In keeping with the subtle, unspoken nature of arty cinema, Angelopoulos doesn’t lay his ideas bare for the audience even if the central storyline is rather straightforward. The behaviour of the two principals is heavy on ambiguity to the point of frustration, the cavil being that ultimately there is little to like about either of them. It is as if they know what is going on in their own heads but don’t bother sharing it with anyone else.
But, as I have confessed many times in the past, it might just be that I am too dense to pick up on what Angelopoulos is trying to say with these characters. Spyros certainly is not an easy man to read yet compared to the girl (she is never given a name) he is as transparent as tracing paper; she is the embodiment of youthful caprice and selfishness and the more annoying of the two
Spyros has a dark past that isn’t revealed but tacitly suggested by the frosty reception he receives from his family at this daughter’s wedding at the start of the film. The physical interaction between father and daughter is awkward at best while his son’s body language is unable to disguise any contempt he may hold. Anna (Jenny Roussea), Spyros’ ex-wife, remains civil towards him for the sake of public harmony but the discord is palpable.
Never once smiling throughout the film, it becomes evident rather quickly that Spyros is a lonely man, resigned to his fate of beekeeping and creeping ever closer to the grave as the world passes him by. Seeing his daughter move on with her new life as he remains stultified is the first trigger for Spyros to wonder where his life is going, and has gone, the second being the arrival of the girl.
It is interesting to note that despite being a teacher for many years and one of some repute it would appear, none of this is revealed when dealing with the girl. One would think that a career in nurturing young minds and being an empathetic guardian to them would surface again with his flighty passenger in tow but it isn’t so, not even through force of habit.
Maybe this is because she represents the vitality of youth now out of reach to Spyros yet with her being in such close proximity and exuding a flirtatious aura, there might just be an opportunity to reopen that particular avenue of pleasure for Spyros. But that would be gross, right? Well, love and lust don’t always follow the same rules but do share an unpredictability about how they affect a person.

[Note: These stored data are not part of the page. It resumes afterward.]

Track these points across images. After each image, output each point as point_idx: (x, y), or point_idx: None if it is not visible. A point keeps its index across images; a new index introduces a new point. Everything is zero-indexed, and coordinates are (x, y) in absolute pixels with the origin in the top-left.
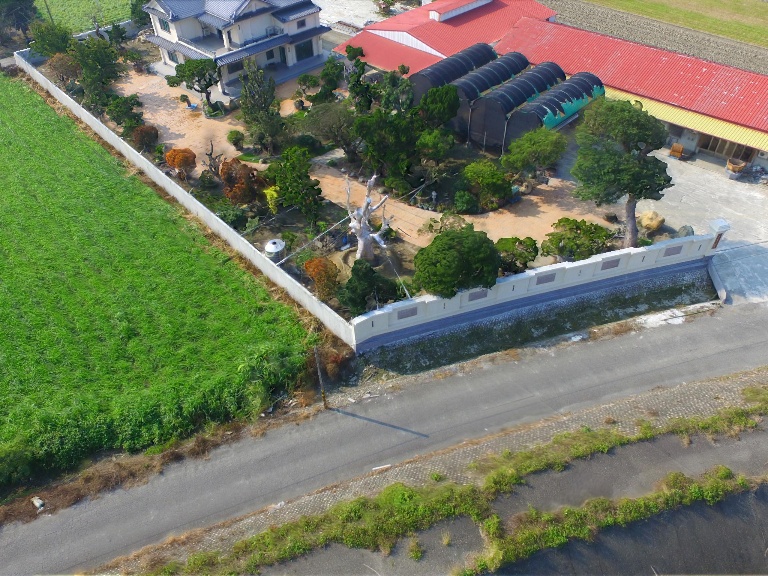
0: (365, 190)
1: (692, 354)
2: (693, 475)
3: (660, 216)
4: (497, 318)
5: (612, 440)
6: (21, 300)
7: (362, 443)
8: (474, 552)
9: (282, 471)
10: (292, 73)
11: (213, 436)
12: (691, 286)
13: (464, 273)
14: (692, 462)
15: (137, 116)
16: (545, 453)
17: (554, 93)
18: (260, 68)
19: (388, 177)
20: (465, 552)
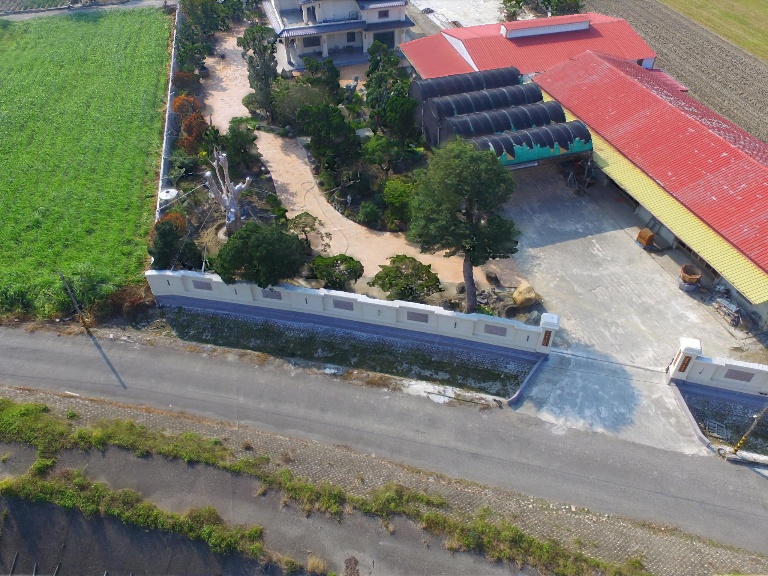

We shouldn’t be too hard on Spyros as the girl does (almost literally) shove it in his face one night when she brings a young discharged soldier back to their motel room and has noisy sex with him while Spyros is in the next bed! It is not difficult to read this as an act of deliberate mischief and provocation on the girl’s part, especially as she ends up back with Spyros not long after before awkwardly running off again when he confesses he missed her.
As midlife crisis tales go, this is an oblique one for slow folk like me to understand the nuances of but isn’t any less effective in capturing the melancholy and elegiac sense of finality that accompanies old age. The early year setting offers us the rare chance of seeing Greece in the winter, the usual blazing radiance of the sun soaked vistas replaced by the dour, grey hues of the cloudy skies.

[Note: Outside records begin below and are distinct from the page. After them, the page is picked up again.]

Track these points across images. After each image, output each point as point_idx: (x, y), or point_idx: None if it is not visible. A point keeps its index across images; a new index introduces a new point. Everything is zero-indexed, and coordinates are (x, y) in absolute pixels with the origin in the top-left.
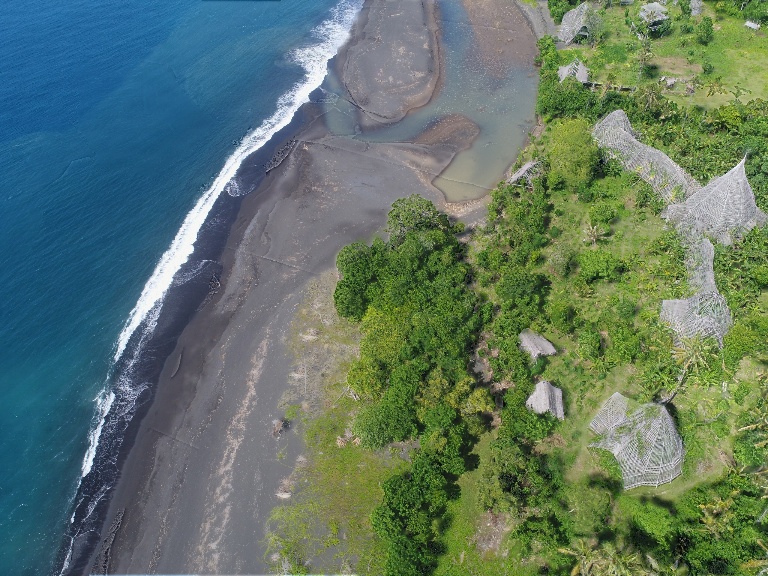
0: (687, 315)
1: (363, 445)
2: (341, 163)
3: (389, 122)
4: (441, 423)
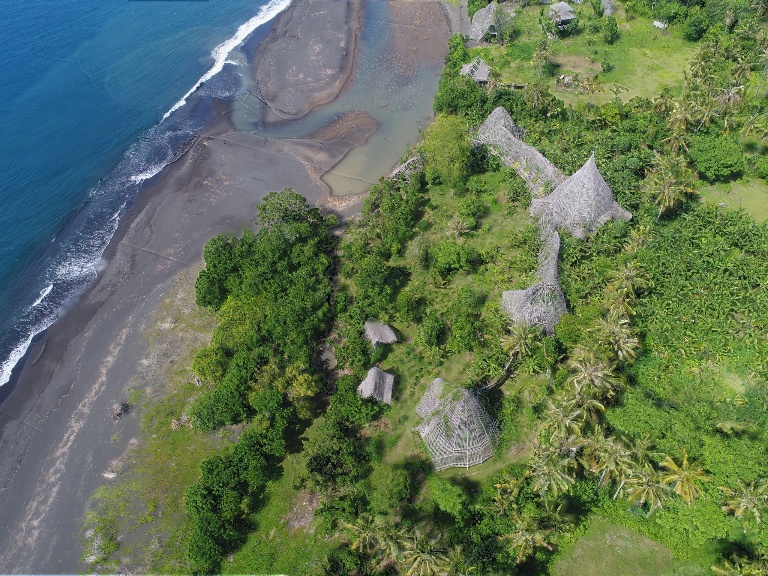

Known for being THE leading man of Italian cinema during its post war boom period, Marcello Mastroianni looks nothing like his former matinee idol self here, resembling a depressed Max Linder instead. Yet his performance as Spyros in nonetheless masterly in conveying the brooding contemplation of emotional isolation and itinerant aimlessness, his grizzled earthiness aptly juxtaposed against the peccante frivolity of Nadia Mourouzi’s equally unfulfilled girl.
Films that make the audience work to understand them always incur a varied success rate dependant on the viewer, thus The Beekeeper hasn’t convinced this writer it is the masterpiece many others feel it is. I enjoyed it for what it was, appreciate the story told, the bold yet unfussy presentation and the performances but for me, it was another arthouse film that was a little out of my reach regarding that all important connection.